Die Laufzeit-Stereofonie ergibt dabei einen besseren Raumeindruck des resultierenden Schallsignals, hat jedoch gegenüber der „Intensitäts“-Stereofonie die Nachteile, dass die Lokalisationsschärfe der Phantomschallquellen geringer ist und sich das Signal im Klang weniger kompatibel über Mono-Abspielgeräte wiedergeben lässt, da es durch die zeitlichen Verschiebungen zu Interferenz-Erscheinungen (Auslöschungen von bestimmten Frequenzen) kommen kann, die den Klangeindruck verfälschen (Mono-Inkompatibilität).
Mischformen, die nach dem Prinzip der Äquivalenzstereofonie Lokalisationsinformationen sowohl über Laufzeit- als auch über Pegeldifferenzen enthalten, versuchen, die Vorteile beider Verfahren zu verbinden. Bekannte Mikrofonaufstellungen sind hier z. B. ORTF, NOS und EBS.

- - - - -

**ZU BEARBEITENDE AUFGABEN**
(a) Welche Mikrofonaufstellungen werden im Textabschnitt zur Stereofonie als bekannte Beispiele für Mischformen genannt?
(b) Prüfen Sie, ob die folgenden Aussagen mit dem Textabschnitt zur Stereofonie übereinstimmen, und belegen Sie jede Entscheidung mit dem wörtlichen Zitat: (i) Die Laufzeit-Stereofonie ergibt einen besseren Raumeindruck des resultierenden Schallsignals. (ii) Bei der Laufzeit-Stereofonie ist die Lokalisationsschärfe der Phantomschallquellen höher als bei der „Intensitäts“-Stereofonie. (iii) Mischformen enthalten Lokalisationsinformationen ausschließlich über Pegeldifferenzen.
(c) Führen Sie den Textabschnitt zur Stereofonie im Anschluss an seinen letzten Satz fort.

**BEREITGESTELLTES MATERIAL**
- - - - -

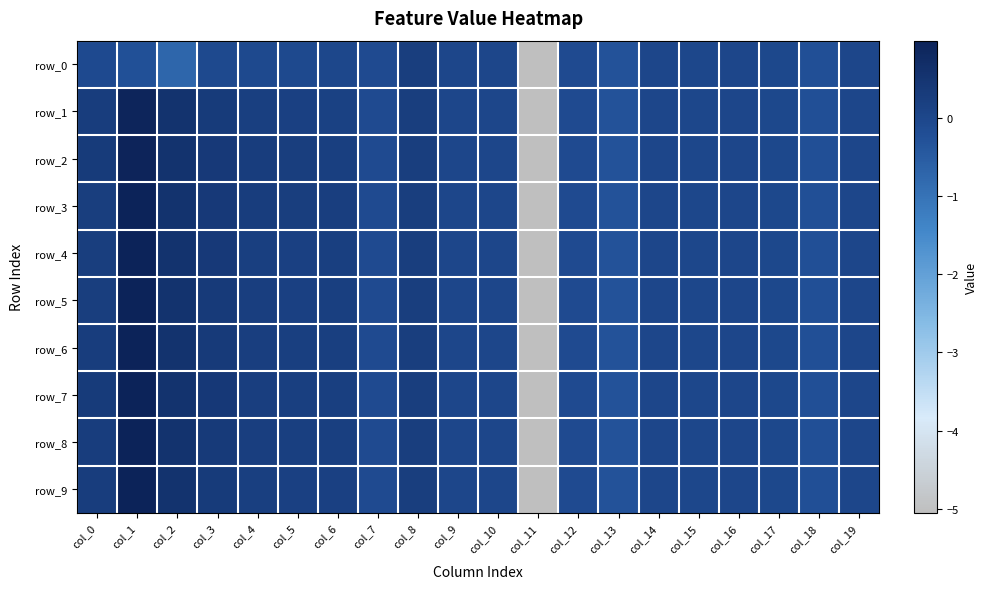

Is it true that row_4 equals 0.4 at col_3?

True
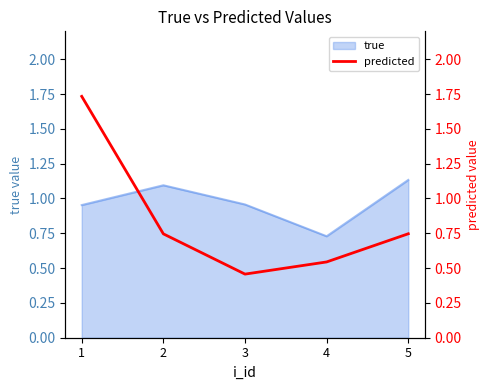

The true series shows 1.2 at 1. True or false?

False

- - - - -

**ANTWORTEN NACH NUMMER**
(a) ORTF, NOS und EBS.

(b)
(i) Ja: „Die Laufzeit-Stereofonie ergibt dabei einen besseren Raumeindruck des resultierenden Schallsignals“
(ii) Nein: „dass die Lokalisationsschärfe der Phantomschallquellen geringer ist“
(iii) Nein: „sowohl über Laufzeit- als auch über Pegeldifferenzen“

(c)
Als eine seltene Aufnahmemethode sei hier noch an die Kunstkopf-Aufnahmetechnik erinnert. Dabei wird die Form eines menschlichen Kopfes nachgebildet, und an Stelle der beiden Ohren werden die Mikrofone angebracht. Diese Aufnahmetechnik zeichnet das Schallsignal etwa so auf, wie der Mensch es direkt an seinen Trommelfellen hört. Wird diese Aufnahme wie vorgesehen mit einem Kopfhörer abgehört (Kopftrennung), so empfängt der Hörer wieder das ursprüngliche Schallereignis an den Ohren und kann die Richtungen der Geräusche lokalisieren, wobei die genaue Vornelokalisation nicht immer gelingt. Verbessert werden kann die Wiedergabe von Kunstkopfaufnahmen durch eine Anpassung an die individuelle HRTF, also der Kopfübertragungsfunktion des Hörers, sowie über ein sogenanntes Head-Tracking, bei dem die Bewegungen des Kopfes in die Berechnung der Kopfübertragungsfunktion mit einbezogen werden. Binaurale Aufnahmen/Kunstkopf-Aufnahmen sind aber generell nicht für Lautsprecherwiedergabe bei der „normalen“ Stereofonie gedacht. Eine Spezialform dieses Verfahrens ist die Echtkopf-Stereofonie, bei der eine Person Mikrofone im Gehörgang trägt.
Es ist leicht ersichtlich, dass Aufnahmeverfahren, die Mischformen zwischen Lautsprecher-Stereofonie und Kopfhörerstereofonie darstellen, in der Praxis nicht zufriedenstellend funktionieren können. Einige davon, wie etwa die Jecklin-Scheibe, werden jedoch - wenn auch selten - von Amateuren verwendet.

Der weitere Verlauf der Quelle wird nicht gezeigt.